Games are where you can be anyone and do anything.
I believe video games are the most powerful artistic medium. They allow their players to experience firsthand the emotions and themes of a given work. As a result of this intimacy, games are able to illicit visceral responses that can be almost repelling in their intensity. The tension and terror of horror, the visceral satisfaction of action, and the intoxicating hype of competition are now back up not just a a character’s depicted struggles, but in the trials and tribulations the players themselves have felt.

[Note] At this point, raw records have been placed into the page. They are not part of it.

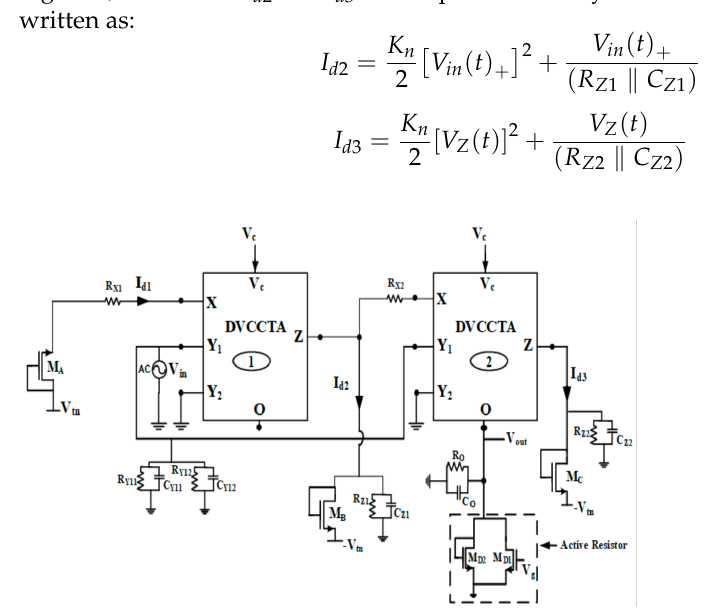
Figure 4. Full-wave rectifier circuit considering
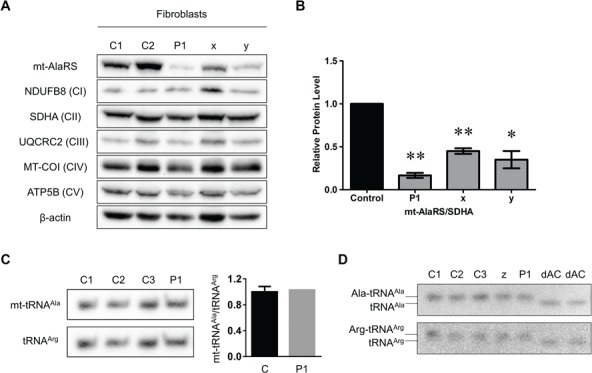
Western blot, northern blot and aminoacylation analysis in AARS2 patient fibroblast lysates. (A) Steady-state mt-AlaRS and OXPHOS subunit protein levels in Patient 1 (P1) and two control fibroblast lysates. Also shown are two reported AARS2 patients in the literature who were homozygous or compound heterozygous for the p.Arg592Trp founder mutation; Patient x (homozygous p.Arg592Trp) corresponds to Patient 11, and Patient y (p.Arg592Trp and c.2882C>T (p.Ala961Val)) corresponds to Patient 7 in (24). Antibodies against mt-AlaRS, NDUFB8 (CI), SDHA (CII), UQCRC2 (CIII), MT-COI (CIV) and ATP5B (CV) were used, with β-actin as a loading control. (B) Graph of relative mt-AlaRS protein levels (n = 3) in controls, Patient 1 (P1), Patient x (x) and Patient y (y) fibroblasts. All data were normalized to SDHA and represented as mean ± standard error of the mean. Significant difference between controls and patient fibroblasts is indicated by asterisks above the columns (*, P-value < 0.05; **, P-value < 0.01 by two-tailed paired students t-test). (C) Northern blot analysis of mt-tRNAAla levels in patient fibroblasts. (D) Aminoacylation assay showing aminoacylated (‘charged’) and deacylated (‘uncharged’) mt-tRNAAla in patient fibroblasts. Mitochondrial tRNAArg was used as a loading control. Lower bands in the dAc lanes denote fully deacylated control tRNA species. Patient z was homozygous for the p.Arg592Trp founder mutation and has been previously reported, corresponding to Patient 1 in (19).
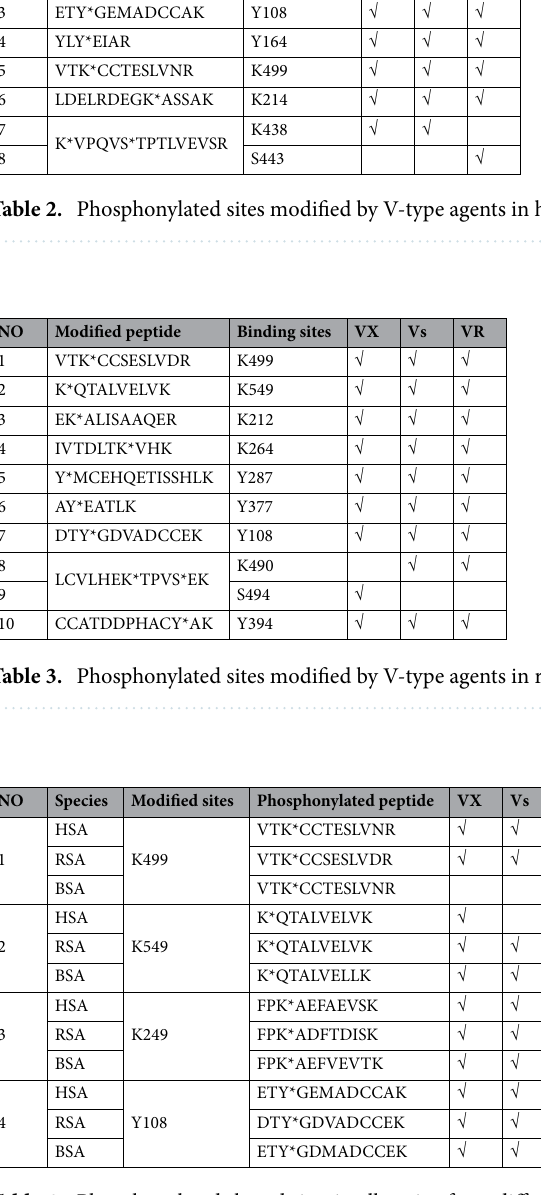
Table 4. Phosphonylated shared sites in albumins from different species after V-type OPNAs exposure.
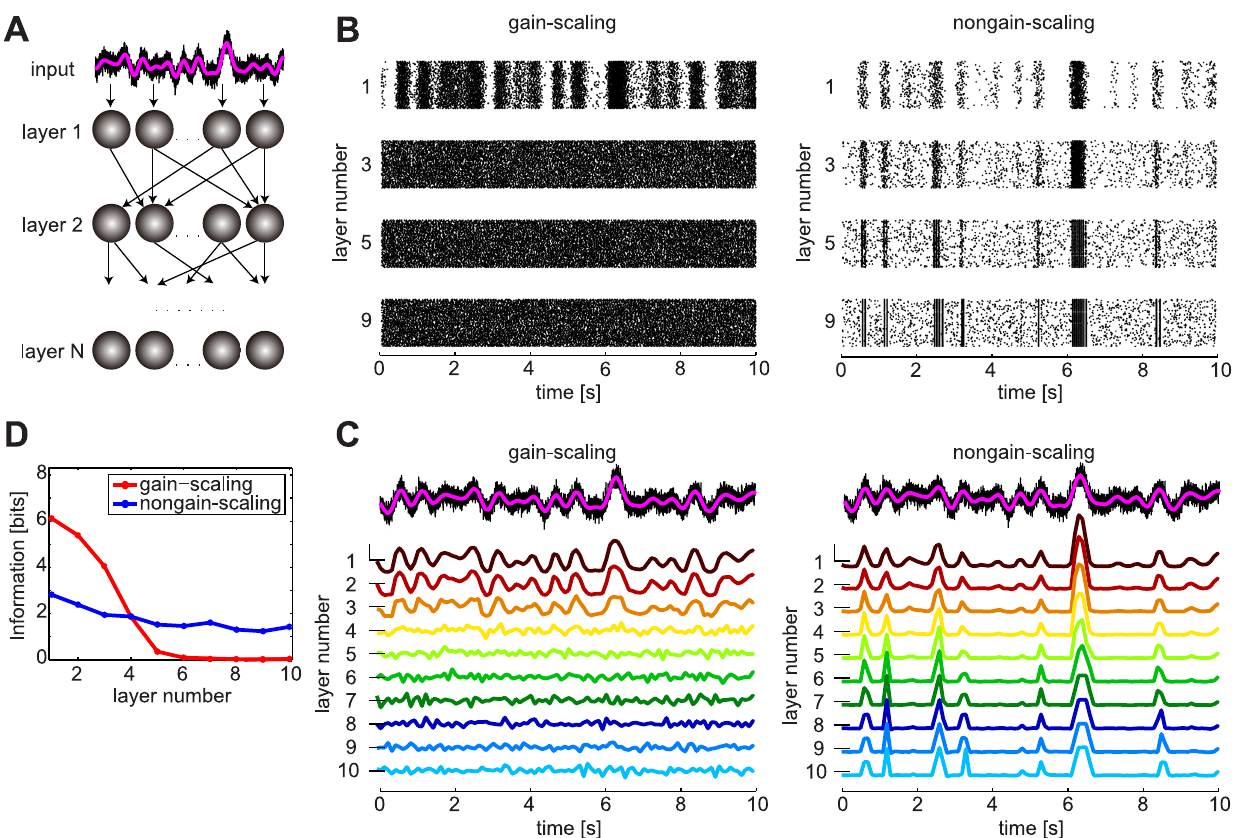
Figure 4. Information transmission through GS and NGS networks. A . Feedforward network with a slowly modulated time-varying input (magenta) presented to all neurons in the first layer, each neuron receiving in addition an independent noisy signal (black). B . Spike rasters for GS neurons ( G K ~ 1000 pS/ m m 2 and G Na ~ 1500 pS/ m m 2 ) show the rapid signal degradation in deeper layers, while NGS neurons ( G K ~ 1000 pS/ m m 2 and G Na ~ 600 pS/ m m 2 ) exhibit reliable signal transmission of large-amplitude events. The spiking responses synchronize in deeper layers. C . PSTHs from each layer in the two networks showing the propagation of a slow-varying input in the presence of background fast fluctuations. PSTHs were normalized to mean 0 and variance 1 to illustrate fluctuations (in spite of different firing rates) so that the dashed lines next to each PSTH denote 0 and the scalebar 2 normalized units. D . Information about the slow stimulus fluctuations conveyed by the population mean responses shown in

When I first player Shadow of the Colossus I was left to reflect on my journey as Wander and on the game’s tragic conclusion. I remembered the high points, the exhilarating rush of scaling the slaying the game’s Colossi, but I couldn’t get past how Wander’s final thoughts we that all of his efforts were for nothing. There was a turbulent mix of emotions brewing in my gut that drove me to relentlessly analyze how the game, ultimately learning how it used its mechanics to conjure and combine everything I was feeling.
That’s what I want to do with my games. I want to create confounding puzzleboxes and mastermind systems that form an experience like an orchestra performs a symphony. To let my my players create the kind of excitement that tears its way through a crowd. My mind is constantly overflowing with new ideas, new games that sit entirely unique or marry existing concepts in ways the world has yet to see.